Given problem
Lay out the records, from the first line through the line that contains "Identify the document", as a JSON list of strings with one string per line and no blank lines.

:::

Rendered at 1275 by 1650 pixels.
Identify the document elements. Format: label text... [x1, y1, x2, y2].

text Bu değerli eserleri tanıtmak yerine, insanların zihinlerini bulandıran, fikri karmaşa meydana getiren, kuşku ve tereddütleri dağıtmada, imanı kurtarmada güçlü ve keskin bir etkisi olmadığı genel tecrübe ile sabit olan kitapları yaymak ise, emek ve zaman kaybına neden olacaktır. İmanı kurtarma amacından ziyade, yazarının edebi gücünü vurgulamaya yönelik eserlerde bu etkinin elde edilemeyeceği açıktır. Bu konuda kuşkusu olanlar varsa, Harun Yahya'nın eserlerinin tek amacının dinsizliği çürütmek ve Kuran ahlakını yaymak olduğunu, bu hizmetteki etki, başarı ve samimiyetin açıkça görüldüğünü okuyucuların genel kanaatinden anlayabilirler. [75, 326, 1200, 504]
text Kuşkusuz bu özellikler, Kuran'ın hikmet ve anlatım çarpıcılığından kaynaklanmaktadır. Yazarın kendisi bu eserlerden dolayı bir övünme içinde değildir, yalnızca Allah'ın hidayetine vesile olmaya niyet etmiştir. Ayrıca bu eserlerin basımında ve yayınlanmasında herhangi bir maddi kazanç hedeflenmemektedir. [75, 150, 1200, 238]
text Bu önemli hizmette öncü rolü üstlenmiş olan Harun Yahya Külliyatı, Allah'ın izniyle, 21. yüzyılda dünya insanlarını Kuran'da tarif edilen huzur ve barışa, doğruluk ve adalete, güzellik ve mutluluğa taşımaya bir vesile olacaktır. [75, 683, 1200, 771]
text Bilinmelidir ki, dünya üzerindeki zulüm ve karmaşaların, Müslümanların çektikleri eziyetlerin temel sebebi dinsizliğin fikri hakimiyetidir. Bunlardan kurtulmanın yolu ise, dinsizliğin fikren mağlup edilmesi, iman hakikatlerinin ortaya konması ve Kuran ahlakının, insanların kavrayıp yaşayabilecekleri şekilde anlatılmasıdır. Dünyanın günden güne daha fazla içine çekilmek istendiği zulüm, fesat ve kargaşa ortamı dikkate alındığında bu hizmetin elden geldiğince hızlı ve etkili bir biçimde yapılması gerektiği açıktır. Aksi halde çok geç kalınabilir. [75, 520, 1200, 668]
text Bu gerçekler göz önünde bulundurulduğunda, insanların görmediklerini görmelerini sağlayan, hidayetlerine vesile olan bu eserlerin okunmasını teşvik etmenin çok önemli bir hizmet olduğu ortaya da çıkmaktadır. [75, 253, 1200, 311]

:::

Response to this task
[
  "Rendered at 1275 by 1650 pixels.",
  "Identify the document elements. Format: label text... [x1, y1, x2, y2]."
]